▸ **Text under study**:
Fusion R&D is proposed for the third largest increase; annual spending for it in FY 2003 would reach about $100 million more than the 1997 figure in as-spent dollars. In this scenario, fusion funding would reach by 2002 the $320 million figure recommended in the 1995 PCAST study of fusion energy R&D as a constant level of spending in as-spent dollars to be maintained

from FY 1996 onward. (This earlier PCAST recommendation did not prevail, and fusion funding fell instead from $369 million in FY 1995 to $232 million in FY 1997.)

The Panel judges this amount warranted for two reasons: (1) About $200 million per year of it would continue a very productive element of the country's basic science portfolio (comparing favorably in cutting-edge contributions and valuable spinoffs with other fields in that category); and (2) the rest is easily justified as the sort of investment the government should be making in a high-risk but potentially very-high-yield energy option for society, in which the size and time horizon of the program essentially rule out private funding.

DOE's R&D in nuclear-fission energy systems, which fell 12-fold in real terms between 1986 and 1997, would increase under our proposal from about $40 million per year in FY 1997 to about $120 million per year in 2003 (as-spent dollars), thereby returning in real level of effort to that of 1995. Nuclear fission currently generates about 17 percent of the world's electricity; if this electricity were generated instead by coal, world carbon dioxide emissions from fossil fuel consumption would be almost 10 percent larger than they currently are.

▸ **Data listing**:
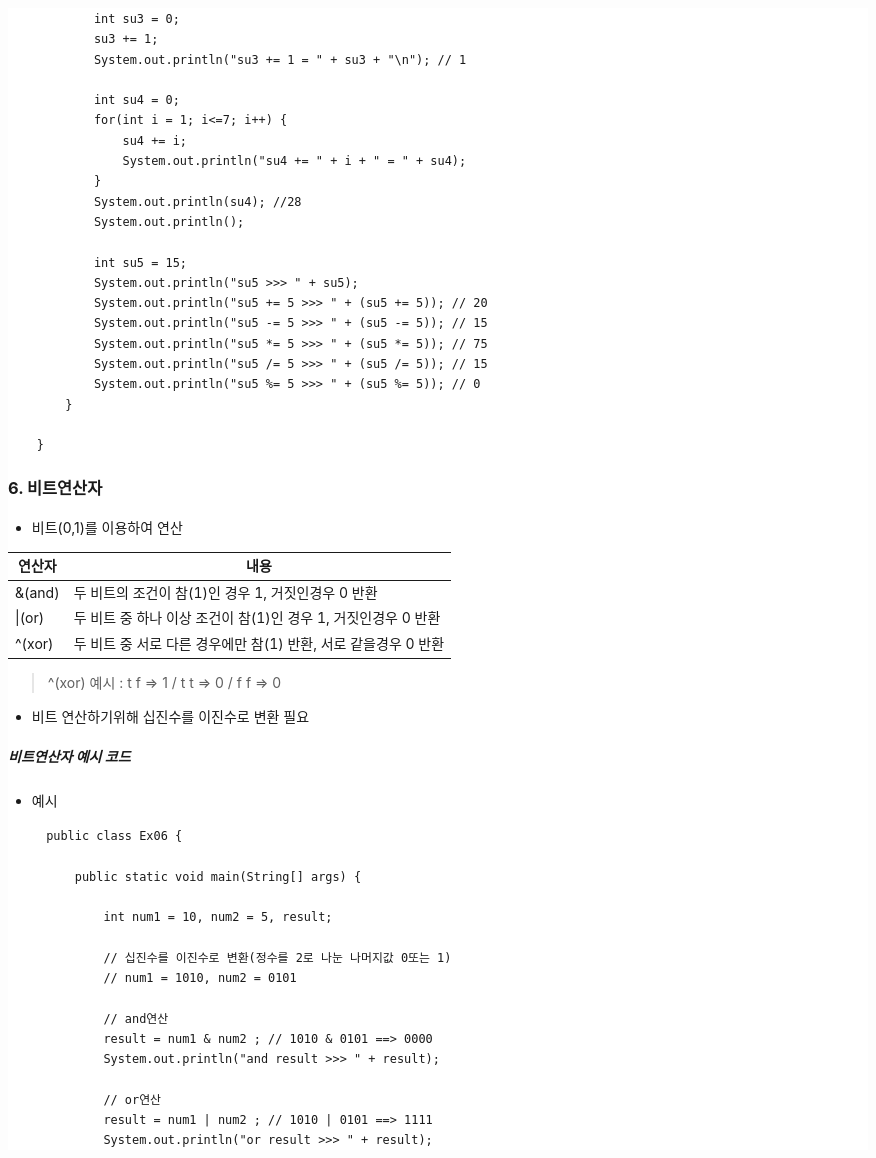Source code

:                 int su3 = 0;
                su3 += 1;
                System.out.println("su3 += 1 = " + su3 + "\n"); // 1
                
                int su4 = 0;
                for(int i = 1; i<=7; i++) {
                    su4 += i;
                    System.out.println("su4 += " + i + " = " + su4);
                }
                System.out.println(su4); //28
                System.out.println();
                
                int su5 = 15;
                System.out.println("su5 >>> " + su5);
                System.out.println("su5 += 5 >>> " + (su5 += 5)); // 20
                System.out.println("su5 -= 5 >>> " + (su5 -= 5)); // 15
                System.out.println("su5 *= 5 >>> " + (su5 *= 5)); // 75 
                System.out.println("su5 /= 5 >>> " + (su5 /= 5)); // 15
                System.out.println("su5 %= 5 >>> " + (su5 %= 5)); // 0
            }

        }

### 6. 비트연산자

- 비트(0,1)를 이용하여 연산

| 연산자 | 내용 | 
| ---- | ---- | 
| &(and) | 두 비트의 조건이 참(1)인 경우 1, 거짓인경우 0 반환 |
| \|(or) | 두 비트 중 하나 이상 조건이 참(1)인 경우 1, 거짓인경우 0 반환 |
| ^(xor) | 두 비트 중 서로 다른 경우에만 참(1) 반환, 서로 같을경우 0 반환 |

> ^(xor) 예시 : t f => 1 / t t => 0 / f f => 0 
- 비트 연산하기위해 십진수를 이진수로 변환 필요

##### 비트연산자 예시 코드
- 예시

        public class Ex06 {

            public static void main(String[] args) {

                int num1 = 10, num2 = 5, result;
                
                // 십진수를 이진수로 변환(정수를 2로 나눈 나머지값 0또는 1)
                // num1 = 1010, num2 = 0101
                
                // and연산
                result = num1 & num2 ; // 1010 & 0101 ==> 0000
                System.out.println("and result >>> " + result);
                
                // or연산
                result = num1 | num2 ; // 1010 | 0101 ==> 1111
                System.out.println("or result >>> " + result);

▸ **Questions**:
1. In the passage on federal energy R&D funding, what did fusion funding actually do between FY 1995 and FY 1997?
2. Continue the passage on federal energy R&D funding, starting right after its last sentence.

▸ **Expected outputs**:
1. It fell from $369 million in FY 1995 to $232 million in FY 1997.

2.
Fission's future expandability is in doubt in the United States and many other regions of the world because of concerns about high costs, reactor-accident risks, radioactive-waste management, and potential links to the spread of nuclear weapons. We believe that the potential benefits of an expanded contribution from fission in helping address the carbon dioxide challenge warrant the modest research initiative proposed here, in order to find out whether and how improved technology could alleviate the concerns that cloud this energy option's future. To write off fission now as some have suggested, instead of trying to fix it where it is impaired, would be imprudent in energy terms and would risk losing much U.S. influence over the safety and proliferation resistance of nuclear energy activities in other countries. Fission belongs in the R&D portfolio.

Energy from fossil fuels currently contributes 85 percent of U.S. annual energy use and 75 percent of the world's. These fuels will continue to provide immense amounts of energy through the middle of the next century and beyond, under any plausible scenario. We judge that DOE's current fossil-energy R&D program is about the appropriate size in relation to the array of relevant needs, opportunities, and likely continuing private sector fossil-energy R&D activities. Our proposed budget for DOE's fossil-energy R&D, which increases funding in as-spent dollars by about $70 million per year between 1997 and 2003, actually holds the real level of effort approximately level near its FY 1997 value of $365 million per year.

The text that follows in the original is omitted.